1980'lerde nba'de moda olan run and gun, ki şu an övülen nba oyun hızı 1980'lerin herhangi bir senesinden daha hızlı değildir, daha sonra pistons ve jordan era ile beraber ortadan kalkmıştır. insanlara 1990'ların oyunun keyifli gelmesinin sebebi budur. özellikle phil jackson'un chicago'su mümkün olduğu kadar az pozisyon ile oynamaya ve oynatmaya çalışmıştır. zaten yüksek verimliliğe sahip triangle offense'ın bu kadar tutmasının sebebi de oldukça yavaş ve tamamen doğru pozisyon odaklı oynanmasıdır. bu dönem nba'de coaching'in popüler olduğu dönemdir.
daha sonra mike d'antoni ile beraber 2006 yılında tekrar nba'de ön plana çıktı run and gun ve onun eksikliğini gidermek adına yapılan sisteme pace and space, ya da diğer adıyla small ball diyoruz. bu sistemin özelliği, oyuncuların sürekli hareket etmesinin yanında her oyuncunun asgari düzeyde topu yere vurabilme becerisi olmasıdır.

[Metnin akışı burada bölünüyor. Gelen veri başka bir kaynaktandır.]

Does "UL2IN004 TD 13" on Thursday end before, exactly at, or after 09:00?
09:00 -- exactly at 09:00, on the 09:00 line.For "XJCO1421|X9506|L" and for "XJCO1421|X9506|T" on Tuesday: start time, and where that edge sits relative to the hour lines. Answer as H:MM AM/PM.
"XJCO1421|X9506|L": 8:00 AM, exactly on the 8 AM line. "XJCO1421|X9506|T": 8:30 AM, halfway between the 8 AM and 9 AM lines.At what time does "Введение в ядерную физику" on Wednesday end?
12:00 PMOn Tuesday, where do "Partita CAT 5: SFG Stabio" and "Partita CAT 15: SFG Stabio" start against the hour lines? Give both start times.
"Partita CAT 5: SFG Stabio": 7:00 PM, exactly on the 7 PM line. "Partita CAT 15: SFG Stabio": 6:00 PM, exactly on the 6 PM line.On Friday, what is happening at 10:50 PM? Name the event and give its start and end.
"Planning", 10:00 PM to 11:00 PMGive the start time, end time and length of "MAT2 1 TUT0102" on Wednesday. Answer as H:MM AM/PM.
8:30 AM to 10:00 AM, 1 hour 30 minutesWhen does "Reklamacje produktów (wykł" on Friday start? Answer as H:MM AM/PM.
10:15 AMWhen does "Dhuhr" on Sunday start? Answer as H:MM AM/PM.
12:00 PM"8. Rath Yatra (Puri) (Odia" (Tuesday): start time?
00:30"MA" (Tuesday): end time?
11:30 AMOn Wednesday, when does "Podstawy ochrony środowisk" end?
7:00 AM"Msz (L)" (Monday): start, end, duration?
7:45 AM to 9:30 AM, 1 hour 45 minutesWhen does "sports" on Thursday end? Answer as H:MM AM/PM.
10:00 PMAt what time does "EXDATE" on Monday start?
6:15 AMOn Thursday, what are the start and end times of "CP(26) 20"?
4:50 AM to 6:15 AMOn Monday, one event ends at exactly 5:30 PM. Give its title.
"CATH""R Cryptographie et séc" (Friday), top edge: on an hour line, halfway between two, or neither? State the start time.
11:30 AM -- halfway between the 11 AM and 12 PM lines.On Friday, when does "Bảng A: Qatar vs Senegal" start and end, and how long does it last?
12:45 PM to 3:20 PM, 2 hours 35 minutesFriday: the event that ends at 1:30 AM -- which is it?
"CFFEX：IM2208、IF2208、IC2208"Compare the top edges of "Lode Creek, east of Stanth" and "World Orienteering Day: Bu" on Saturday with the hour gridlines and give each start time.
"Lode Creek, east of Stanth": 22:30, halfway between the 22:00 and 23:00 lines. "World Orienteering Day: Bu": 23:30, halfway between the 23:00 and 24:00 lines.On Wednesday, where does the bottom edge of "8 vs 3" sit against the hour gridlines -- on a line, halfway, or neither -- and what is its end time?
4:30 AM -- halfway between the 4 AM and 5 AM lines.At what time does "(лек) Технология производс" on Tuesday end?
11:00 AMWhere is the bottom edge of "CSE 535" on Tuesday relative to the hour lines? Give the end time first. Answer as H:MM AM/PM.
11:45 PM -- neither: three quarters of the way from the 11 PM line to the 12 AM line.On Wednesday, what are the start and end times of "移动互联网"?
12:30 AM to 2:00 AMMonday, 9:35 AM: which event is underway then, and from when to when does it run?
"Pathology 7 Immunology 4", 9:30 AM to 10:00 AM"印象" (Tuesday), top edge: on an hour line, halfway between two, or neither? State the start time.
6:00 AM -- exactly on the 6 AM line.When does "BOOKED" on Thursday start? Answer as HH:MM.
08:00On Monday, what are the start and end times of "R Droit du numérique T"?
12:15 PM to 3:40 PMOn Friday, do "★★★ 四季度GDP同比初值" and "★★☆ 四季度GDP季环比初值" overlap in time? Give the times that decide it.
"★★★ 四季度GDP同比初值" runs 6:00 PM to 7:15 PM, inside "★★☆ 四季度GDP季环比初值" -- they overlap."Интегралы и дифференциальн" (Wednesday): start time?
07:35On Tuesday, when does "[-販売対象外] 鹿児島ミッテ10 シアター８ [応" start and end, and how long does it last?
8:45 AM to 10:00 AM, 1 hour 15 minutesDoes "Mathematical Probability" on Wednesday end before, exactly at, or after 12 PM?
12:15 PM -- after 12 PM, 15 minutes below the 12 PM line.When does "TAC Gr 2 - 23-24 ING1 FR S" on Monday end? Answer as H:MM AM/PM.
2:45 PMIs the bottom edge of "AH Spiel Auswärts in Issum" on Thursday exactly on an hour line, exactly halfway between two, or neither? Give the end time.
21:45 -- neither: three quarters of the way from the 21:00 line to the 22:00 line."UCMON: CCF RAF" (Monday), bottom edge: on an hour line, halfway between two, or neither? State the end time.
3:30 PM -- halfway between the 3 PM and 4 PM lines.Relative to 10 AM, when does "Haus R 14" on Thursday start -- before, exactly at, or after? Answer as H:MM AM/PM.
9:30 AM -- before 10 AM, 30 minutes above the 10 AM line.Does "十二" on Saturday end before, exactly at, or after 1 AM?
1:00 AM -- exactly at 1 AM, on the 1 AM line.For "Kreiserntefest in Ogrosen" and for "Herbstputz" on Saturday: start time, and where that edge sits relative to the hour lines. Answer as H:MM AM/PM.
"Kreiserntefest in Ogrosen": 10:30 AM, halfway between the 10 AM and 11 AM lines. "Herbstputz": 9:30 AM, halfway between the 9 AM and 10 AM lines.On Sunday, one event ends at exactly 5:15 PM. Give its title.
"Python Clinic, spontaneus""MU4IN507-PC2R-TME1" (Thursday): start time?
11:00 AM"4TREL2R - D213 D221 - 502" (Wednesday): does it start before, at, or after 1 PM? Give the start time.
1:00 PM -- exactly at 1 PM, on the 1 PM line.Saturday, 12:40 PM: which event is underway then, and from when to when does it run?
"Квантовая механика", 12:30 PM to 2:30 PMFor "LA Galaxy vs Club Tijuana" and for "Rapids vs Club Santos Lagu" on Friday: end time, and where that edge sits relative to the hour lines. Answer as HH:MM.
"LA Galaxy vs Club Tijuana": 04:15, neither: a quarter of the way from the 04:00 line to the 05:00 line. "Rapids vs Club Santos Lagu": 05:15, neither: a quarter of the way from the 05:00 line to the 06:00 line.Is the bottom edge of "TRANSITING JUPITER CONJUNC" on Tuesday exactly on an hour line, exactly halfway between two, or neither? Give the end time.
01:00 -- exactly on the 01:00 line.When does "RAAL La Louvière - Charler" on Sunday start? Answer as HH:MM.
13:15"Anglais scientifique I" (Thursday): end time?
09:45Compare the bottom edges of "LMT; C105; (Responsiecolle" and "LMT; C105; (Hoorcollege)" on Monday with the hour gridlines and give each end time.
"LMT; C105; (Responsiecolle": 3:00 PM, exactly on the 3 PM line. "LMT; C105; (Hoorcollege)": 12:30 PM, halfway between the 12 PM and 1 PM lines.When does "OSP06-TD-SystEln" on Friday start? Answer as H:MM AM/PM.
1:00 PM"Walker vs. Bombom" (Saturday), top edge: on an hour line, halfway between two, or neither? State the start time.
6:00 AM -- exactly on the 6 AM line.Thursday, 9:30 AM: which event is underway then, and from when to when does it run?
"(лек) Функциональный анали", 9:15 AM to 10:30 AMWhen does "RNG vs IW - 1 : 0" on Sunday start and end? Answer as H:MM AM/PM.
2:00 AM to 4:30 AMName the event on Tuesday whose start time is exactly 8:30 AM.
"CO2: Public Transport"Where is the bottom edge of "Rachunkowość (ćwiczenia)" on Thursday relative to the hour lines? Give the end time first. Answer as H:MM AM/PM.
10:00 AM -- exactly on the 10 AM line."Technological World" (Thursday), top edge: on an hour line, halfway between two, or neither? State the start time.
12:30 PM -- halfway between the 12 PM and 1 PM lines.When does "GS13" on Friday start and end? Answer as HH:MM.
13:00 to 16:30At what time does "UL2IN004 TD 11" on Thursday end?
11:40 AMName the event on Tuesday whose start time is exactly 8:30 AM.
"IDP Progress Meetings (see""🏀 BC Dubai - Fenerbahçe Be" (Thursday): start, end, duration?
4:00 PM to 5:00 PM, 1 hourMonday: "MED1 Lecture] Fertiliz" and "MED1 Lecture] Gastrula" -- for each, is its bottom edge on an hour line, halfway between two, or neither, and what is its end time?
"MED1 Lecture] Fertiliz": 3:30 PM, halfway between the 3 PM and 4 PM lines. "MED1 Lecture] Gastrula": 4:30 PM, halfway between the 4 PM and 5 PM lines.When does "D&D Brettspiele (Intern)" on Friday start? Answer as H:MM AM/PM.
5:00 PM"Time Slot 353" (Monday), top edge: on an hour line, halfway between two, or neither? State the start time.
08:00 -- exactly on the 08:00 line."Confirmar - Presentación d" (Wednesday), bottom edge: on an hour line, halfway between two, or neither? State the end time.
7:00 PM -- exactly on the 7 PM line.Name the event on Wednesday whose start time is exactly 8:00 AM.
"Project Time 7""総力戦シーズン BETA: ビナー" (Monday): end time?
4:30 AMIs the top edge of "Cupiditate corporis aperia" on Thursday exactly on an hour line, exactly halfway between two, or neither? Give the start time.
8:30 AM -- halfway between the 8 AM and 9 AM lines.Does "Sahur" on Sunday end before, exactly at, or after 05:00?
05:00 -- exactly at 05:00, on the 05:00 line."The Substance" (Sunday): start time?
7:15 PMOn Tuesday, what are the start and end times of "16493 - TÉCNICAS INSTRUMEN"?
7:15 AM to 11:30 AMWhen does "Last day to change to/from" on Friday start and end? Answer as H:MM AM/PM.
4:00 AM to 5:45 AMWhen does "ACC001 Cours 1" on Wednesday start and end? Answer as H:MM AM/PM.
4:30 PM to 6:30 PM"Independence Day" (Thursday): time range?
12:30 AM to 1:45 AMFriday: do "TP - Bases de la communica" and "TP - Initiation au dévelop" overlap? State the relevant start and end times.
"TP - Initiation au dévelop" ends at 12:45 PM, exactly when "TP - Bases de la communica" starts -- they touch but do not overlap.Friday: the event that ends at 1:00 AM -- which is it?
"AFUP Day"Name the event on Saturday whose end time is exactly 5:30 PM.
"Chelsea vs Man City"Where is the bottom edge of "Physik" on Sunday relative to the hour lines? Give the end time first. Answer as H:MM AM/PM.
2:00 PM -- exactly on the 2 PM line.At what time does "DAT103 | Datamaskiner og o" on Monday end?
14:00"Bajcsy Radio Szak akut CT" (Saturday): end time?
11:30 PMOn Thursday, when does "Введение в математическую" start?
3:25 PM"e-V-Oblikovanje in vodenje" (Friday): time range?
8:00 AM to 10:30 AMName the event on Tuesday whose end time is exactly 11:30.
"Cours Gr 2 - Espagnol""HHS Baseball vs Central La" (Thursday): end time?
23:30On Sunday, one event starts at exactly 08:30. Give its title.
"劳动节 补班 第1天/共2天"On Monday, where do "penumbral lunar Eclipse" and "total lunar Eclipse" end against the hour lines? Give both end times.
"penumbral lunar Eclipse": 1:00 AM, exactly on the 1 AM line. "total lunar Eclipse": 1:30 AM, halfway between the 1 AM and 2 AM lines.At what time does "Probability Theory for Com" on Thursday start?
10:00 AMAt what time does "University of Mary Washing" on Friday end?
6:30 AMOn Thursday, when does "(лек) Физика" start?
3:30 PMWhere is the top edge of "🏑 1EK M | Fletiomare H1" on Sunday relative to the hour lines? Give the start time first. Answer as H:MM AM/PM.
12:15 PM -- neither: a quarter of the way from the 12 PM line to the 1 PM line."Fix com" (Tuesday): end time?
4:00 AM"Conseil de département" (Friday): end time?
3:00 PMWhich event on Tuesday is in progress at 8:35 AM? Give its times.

neyse bu bilgisizliği giderdikten sonra asıl soruya cevap verelim
avrupa'da small ball oynayan bir takım yok. daha önce de denildiği gibi avrupa'daki oyuncular zira yetenek olarak düşük oyuncular. avrupa basketbolunda 2 metre üzeri olup topu yere vurmayı başarabilen çok az isim var. bu sayı nba için dahi oldukça az ve bu oyuncuları her zaman yetiştiremezsiniz. dolayısıyla önümüzdeki 10 yıllık periyod içerisinde nba'den run and gun ve uzantılarının dönemsel olarak tekrar silineceğini tahmin etmek için müneccim olmaya gerek yok. o zaman geldiğinde, bugün oynanılan oyunu harika bulanlar, oyunu sıkıcı bulacak. ben ve benim gibi düşünenler ise bu o oyunun kaliteli olduğunu düşüneceğiz.